Congressman Mike Simpson of Idaho, who is working with Oregon Congressman Greg Walden and other western representatives to prevent closure of the facility, recently urged the chairman of the House Agriculture Appropriations Subcommittee to deny a request by the ARS to reprogram funds from the sheep station, which would result in its closure. Simpson was pleased to learn that the request has been denied.
Simpson also sent a letter to Secretary of Agriculture Tom Vilsack expressing disappointment that neither the USDA nor ARS notified Congress of their intent to close the Dubois center. In the letter, Simpson and other western members of Congress expressed concern that neither agency has explained how research currently underway in Dubois would be continued.
Your continued efforts to plead the case on behalf of more than 79,000 sheep producing farmers and ranchers is still very much needed on both of these topics. Please, reach out to your local representatives and express the importance of these issues to those of us in the sheep industry.
As I write this, I’m returning from a trip to Dixon, Calif., where Superior Farms held a ribbon cutting at the new state of the art lamb processing facility in early July. I was privileged to attend and represent the producer members of ASI. While the plant is not yet operational, we were given a guided tour of the interior. The lamb processing chain was still being installed by German workman.
Part of the new line will be the long-awaited instrument grading system. The new line was said to have nine less contact points with human interaction. Computers will sort and store lambs based on the new instrument grading system and other customer needs expressed to Superior Farms. Congratulations to Superior Farms on a new facility and thank you for your investment in the future of American sheep producers.
While in California my wife and I took the time to visit the operation of fellow Executive Board member Joe Pozzi. Joe and Amy run a large sheep and wool business that utilizes 4,000 head of grass fed lambs which are marketed thru Whole Foods. The wool side of the business utilizes the wool from 200 other ranchers in the area and produces a variety of household natural wool products from bed pillows, dryer fabric softener balls to dishware draining mats, all marketed under the Sonoma Wool Company. It is always fun and exciting to observe and learn from other innovative producers. If you are ever in the area, stop and see Joe and Amy, they are very gracious hosts.
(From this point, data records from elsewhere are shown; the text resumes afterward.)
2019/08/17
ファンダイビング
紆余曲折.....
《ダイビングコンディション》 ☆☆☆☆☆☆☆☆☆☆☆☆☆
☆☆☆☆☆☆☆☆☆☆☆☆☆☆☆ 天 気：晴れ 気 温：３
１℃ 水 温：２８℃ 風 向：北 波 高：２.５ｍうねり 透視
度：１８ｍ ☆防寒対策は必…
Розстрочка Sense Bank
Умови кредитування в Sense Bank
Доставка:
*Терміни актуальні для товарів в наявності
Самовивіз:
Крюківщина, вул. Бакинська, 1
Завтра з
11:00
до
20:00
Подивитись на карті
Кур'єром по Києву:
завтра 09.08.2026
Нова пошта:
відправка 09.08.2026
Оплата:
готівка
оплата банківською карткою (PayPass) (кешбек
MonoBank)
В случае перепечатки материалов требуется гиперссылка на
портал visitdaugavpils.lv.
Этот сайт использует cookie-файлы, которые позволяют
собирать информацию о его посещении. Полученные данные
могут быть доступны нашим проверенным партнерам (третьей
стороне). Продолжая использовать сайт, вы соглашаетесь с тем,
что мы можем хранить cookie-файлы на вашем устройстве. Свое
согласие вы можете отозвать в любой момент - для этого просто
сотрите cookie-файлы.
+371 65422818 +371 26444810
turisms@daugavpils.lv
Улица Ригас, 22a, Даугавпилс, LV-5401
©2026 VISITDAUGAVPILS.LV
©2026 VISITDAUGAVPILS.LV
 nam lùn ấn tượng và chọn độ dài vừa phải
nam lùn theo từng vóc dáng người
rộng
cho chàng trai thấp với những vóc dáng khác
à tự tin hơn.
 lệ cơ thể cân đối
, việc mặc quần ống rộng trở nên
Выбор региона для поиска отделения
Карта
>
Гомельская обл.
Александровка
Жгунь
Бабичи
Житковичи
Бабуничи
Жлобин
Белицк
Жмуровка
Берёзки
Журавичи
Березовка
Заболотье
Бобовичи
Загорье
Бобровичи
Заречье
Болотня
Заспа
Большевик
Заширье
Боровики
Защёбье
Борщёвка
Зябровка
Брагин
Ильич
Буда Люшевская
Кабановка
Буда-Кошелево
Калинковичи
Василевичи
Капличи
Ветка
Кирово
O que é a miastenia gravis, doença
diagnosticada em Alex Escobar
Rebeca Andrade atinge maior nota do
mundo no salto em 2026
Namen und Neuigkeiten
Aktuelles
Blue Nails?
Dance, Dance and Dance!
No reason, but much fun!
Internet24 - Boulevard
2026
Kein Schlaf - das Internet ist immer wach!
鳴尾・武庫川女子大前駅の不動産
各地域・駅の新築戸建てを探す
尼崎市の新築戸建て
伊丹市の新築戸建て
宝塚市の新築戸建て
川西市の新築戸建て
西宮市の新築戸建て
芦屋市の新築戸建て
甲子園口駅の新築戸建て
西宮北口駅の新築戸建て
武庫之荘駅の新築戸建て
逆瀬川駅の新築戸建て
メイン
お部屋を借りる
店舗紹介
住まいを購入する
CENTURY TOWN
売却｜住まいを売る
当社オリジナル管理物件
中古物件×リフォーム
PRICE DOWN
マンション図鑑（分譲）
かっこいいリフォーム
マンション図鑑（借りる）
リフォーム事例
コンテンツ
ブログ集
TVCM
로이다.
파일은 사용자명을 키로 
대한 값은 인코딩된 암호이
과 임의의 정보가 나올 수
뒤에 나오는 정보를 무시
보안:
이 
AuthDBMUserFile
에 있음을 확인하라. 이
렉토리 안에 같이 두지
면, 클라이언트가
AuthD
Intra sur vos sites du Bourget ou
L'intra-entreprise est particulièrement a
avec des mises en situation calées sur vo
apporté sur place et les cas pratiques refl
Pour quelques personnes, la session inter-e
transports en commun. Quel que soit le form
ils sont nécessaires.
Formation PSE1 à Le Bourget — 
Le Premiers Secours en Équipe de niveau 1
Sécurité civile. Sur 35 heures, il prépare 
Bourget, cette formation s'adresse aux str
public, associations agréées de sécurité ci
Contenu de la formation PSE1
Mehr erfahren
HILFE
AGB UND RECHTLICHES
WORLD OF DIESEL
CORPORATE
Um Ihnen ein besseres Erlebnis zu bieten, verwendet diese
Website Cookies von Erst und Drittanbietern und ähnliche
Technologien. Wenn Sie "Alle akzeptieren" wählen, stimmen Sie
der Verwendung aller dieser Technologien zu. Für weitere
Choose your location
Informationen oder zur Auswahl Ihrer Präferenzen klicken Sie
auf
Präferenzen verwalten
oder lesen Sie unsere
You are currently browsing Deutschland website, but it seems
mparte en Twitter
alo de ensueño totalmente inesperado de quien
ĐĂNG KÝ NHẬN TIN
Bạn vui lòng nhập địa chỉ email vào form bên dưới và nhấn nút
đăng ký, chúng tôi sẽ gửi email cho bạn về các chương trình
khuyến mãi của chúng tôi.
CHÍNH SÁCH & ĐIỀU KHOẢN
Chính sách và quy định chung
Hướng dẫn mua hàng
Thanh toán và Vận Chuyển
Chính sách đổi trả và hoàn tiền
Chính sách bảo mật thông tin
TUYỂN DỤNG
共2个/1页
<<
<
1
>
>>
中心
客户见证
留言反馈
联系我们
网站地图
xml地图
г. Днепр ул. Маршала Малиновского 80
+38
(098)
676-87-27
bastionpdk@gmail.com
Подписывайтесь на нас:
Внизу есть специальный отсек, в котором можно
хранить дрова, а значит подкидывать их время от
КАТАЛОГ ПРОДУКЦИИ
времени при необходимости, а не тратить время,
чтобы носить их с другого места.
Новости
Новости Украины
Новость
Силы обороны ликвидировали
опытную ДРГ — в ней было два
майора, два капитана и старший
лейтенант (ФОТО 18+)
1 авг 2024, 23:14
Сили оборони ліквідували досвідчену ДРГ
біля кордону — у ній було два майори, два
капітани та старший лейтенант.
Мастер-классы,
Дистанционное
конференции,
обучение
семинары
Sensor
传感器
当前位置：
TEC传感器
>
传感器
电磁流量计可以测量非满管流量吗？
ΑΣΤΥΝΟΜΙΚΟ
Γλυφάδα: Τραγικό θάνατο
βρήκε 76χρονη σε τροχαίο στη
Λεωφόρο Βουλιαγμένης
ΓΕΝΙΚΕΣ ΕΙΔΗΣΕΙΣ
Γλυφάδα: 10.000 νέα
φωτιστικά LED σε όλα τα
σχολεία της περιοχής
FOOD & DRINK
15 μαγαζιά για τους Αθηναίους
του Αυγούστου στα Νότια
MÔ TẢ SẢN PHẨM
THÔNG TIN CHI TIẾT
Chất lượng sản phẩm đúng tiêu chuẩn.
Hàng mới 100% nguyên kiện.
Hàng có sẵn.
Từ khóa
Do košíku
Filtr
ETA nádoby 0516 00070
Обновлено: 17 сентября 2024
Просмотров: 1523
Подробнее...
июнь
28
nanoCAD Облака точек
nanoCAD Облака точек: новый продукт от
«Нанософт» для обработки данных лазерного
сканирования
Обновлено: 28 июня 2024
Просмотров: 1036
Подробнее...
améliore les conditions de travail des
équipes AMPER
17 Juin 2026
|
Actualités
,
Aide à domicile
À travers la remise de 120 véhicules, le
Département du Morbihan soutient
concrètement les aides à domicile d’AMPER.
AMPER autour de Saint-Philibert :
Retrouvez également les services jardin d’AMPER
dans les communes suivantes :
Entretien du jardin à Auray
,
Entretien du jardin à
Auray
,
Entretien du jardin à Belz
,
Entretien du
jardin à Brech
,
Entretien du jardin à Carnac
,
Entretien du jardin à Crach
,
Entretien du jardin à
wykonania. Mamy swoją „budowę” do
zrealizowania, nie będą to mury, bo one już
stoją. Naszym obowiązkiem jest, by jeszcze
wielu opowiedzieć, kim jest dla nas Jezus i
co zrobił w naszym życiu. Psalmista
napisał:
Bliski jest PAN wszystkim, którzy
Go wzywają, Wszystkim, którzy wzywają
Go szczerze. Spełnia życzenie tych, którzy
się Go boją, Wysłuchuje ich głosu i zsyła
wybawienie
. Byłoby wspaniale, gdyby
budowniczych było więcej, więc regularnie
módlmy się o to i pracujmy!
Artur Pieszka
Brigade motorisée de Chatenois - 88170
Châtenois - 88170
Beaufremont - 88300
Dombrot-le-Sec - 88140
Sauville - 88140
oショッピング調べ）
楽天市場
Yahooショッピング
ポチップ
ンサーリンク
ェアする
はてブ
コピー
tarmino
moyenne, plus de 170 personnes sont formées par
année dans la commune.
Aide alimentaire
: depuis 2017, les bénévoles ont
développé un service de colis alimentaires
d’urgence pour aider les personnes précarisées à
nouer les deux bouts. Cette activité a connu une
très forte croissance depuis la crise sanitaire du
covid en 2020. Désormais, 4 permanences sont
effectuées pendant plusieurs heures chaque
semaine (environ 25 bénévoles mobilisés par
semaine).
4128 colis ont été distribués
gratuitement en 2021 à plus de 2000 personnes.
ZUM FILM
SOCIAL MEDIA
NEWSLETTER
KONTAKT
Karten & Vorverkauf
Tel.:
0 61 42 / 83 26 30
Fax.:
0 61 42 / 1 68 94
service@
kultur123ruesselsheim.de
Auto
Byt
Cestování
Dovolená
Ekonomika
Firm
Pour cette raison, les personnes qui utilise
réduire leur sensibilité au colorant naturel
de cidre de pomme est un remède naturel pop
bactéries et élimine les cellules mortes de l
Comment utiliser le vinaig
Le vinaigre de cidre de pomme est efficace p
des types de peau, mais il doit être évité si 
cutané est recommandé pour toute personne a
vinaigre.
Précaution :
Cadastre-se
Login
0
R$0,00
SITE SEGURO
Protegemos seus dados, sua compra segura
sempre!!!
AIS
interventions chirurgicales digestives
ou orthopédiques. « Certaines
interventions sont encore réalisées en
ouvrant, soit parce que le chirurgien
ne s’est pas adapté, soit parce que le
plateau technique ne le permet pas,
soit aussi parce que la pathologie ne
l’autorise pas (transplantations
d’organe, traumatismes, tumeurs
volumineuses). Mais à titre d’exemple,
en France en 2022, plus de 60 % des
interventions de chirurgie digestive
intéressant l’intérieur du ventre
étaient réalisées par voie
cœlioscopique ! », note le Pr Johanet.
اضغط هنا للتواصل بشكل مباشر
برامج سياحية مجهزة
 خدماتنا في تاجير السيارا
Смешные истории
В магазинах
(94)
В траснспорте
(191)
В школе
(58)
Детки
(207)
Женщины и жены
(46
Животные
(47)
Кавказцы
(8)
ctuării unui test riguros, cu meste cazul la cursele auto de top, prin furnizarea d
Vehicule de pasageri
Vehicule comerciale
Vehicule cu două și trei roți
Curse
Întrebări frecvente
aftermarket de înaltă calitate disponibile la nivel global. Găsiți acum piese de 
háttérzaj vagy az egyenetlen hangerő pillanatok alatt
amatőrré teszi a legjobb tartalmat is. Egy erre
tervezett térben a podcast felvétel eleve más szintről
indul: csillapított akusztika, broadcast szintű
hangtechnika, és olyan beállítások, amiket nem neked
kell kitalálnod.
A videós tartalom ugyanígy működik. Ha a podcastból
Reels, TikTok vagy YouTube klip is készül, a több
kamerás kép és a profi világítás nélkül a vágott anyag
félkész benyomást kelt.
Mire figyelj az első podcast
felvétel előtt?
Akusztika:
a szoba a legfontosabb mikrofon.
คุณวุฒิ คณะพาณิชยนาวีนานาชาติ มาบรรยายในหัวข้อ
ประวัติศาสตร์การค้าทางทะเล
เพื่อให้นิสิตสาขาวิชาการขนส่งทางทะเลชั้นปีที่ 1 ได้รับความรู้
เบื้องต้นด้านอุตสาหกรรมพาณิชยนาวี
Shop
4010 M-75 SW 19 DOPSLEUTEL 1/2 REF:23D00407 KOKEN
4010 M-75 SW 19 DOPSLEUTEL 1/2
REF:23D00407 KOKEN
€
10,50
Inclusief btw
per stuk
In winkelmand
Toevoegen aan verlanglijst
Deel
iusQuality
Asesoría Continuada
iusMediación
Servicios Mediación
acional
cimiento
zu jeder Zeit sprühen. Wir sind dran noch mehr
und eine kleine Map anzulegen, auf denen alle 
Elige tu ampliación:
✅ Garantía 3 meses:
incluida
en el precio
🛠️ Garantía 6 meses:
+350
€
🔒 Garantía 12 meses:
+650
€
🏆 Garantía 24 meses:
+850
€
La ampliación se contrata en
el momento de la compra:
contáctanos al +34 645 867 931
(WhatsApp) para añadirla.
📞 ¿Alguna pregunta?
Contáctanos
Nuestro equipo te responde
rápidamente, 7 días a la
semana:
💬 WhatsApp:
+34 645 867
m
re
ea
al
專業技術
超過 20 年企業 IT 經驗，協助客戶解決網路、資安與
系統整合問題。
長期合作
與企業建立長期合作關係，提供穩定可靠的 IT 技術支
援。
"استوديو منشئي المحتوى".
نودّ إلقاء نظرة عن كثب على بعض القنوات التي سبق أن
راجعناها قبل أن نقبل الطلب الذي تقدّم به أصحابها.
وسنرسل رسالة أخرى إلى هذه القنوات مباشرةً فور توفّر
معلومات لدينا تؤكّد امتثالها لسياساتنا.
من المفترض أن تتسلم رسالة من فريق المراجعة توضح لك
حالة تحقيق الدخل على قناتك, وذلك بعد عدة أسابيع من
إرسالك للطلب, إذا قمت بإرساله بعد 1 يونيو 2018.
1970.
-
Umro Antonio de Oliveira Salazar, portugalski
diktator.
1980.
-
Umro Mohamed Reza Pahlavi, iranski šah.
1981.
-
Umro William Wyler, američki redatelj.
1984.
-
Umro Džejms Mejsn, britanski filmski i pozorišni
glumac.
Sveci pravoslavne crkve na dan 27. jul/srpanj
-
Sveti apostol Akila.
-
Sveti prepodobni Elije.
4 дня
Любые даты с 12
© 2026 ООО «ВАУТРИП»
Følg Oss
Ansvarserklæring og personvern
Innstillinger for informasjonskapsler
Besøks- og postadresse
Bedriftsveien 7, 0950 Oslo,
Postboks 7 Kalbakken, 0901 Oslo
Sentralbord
After a brief stop at home that included putting up hay, my travel plans called for a trip to Texas where the ASI Executive Board was scheduled to hold its summer meeting in conjunction with the 100th anniversary of the Texas Sheep and Goat Raisers’ Association at the end of July. Look for more on the Texas-style party in the September issue of the Sheep Industry News. Congratulations to Texas for 100 years of servicing your producers.